Adding reverb to a whole is mix is done fairly infrequently... part of mixing is to give the tracks a common ambient space to work within. The only time it makes sense is if the whole mix is too dry-sounding, but even then, you'd only apply it very sparingly since things could get muddied-up quite quickly!

The idea is to get your mix sounding EXACTLY the way you want it to sound BEFORE mastering takes place.
 
I don't. I add effects surgicly to individual tracks and only where I feel it needs it.
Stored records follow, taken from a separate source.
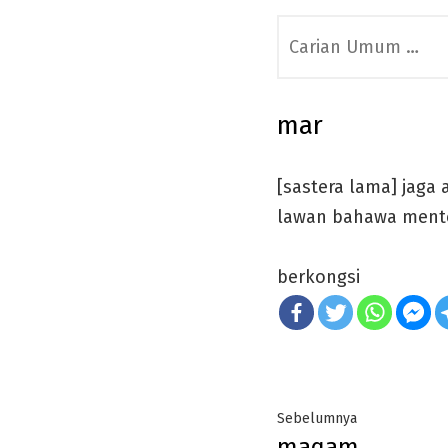
Search
for:
mar
[sastera lama] jaga
lawan bahawa mente
berkongsi
Post
Previous
Sebelumnya
maqam
post:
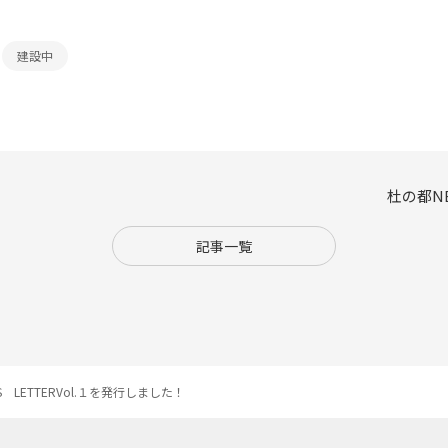
建設中
杜の都NE
記事一覧
 LETTERVol.１を発行しました！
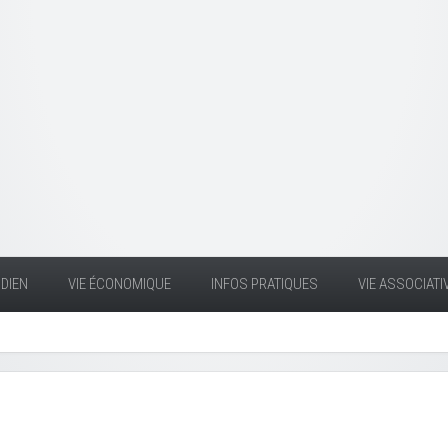
DIEN
VIE ÉCONOMIQUE
INFOS PRATIQUES
VIE ASSOCIATI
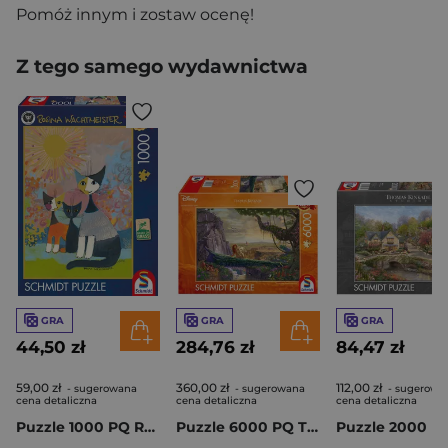
Pomóż innym i zostaw ocenę!
Z tego samego wydawnictwa
GRA
GRA
GRA
44,50 zł
284,76 zł
84,47 zł
59,00 zł
360,00 zł
112,00 zł
- sugerowana
- sugerowana
- sugerowa
cena detaliczna
cena detaliczna
cena detaliczna
Puzzle 1000 PQ Rosina Wachtmeister Pod złotym słońcem 113989
Puzzle 6000 PQ T.Kinkade Król Lew 112333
Reverb over an entire track can turn it into a wash of mush.
 
Myriad_Rocker said:
I add it to every final mix. 100% wet.

:p :D ;)
would you suggest something TIGHT or a little more spread out???? :p
 
GlaceVerb on the Mix - Final Master setting does a good job of "jelling" everything, but it is a VST only......
 
The L1 is a compressor/limiter. If used over zealously it can squash the life out of a recording.
 
sometimes I use waves trueverb on an entire mix with the "tight ny room" preset tweaked in various ways so that the reverb is damn near imperceptible but adds just a tiny bit of "gel" to the mix. It's probably better to do this in the mix but sometimes I AM A LAZY FUCKER AND DON'T CARE TO GO BACK TO A MIX THAT I'VE LISTENED TO 1,000,000 TIMES.

If this doesn't immediately sound good I'll go back to the mix I've listened to 1,000,000 times :D .
 
Sometimes I'll wash a final mix in a tiny but of reverb, usually a "Studio", with a very dry ratio. Just enough to smooth some errant transients, not enough to sound artificial. I use the L1 as a final tweak a lot too, and you do have to be careful with it. Sometimes, you end up with a little over-boosted upper midrange, and have to tweak the EQ. Don't be aggressive with that. I usually use the 16-bit final mastering setting but pull the threshold back from -4 to -2.5dB...
 
send reverb through the mixing bus and then you can choose what percent of dry and wet you want. w00t!! but choose different reverbs for the ambience of different instruments. as I heard once somewhere around here, "reverb is the glue that holds all the instruments together", NOT the final mix together. but hey, maybe you got a bad ass reverb that does a good job to the final mixdown ... maybe.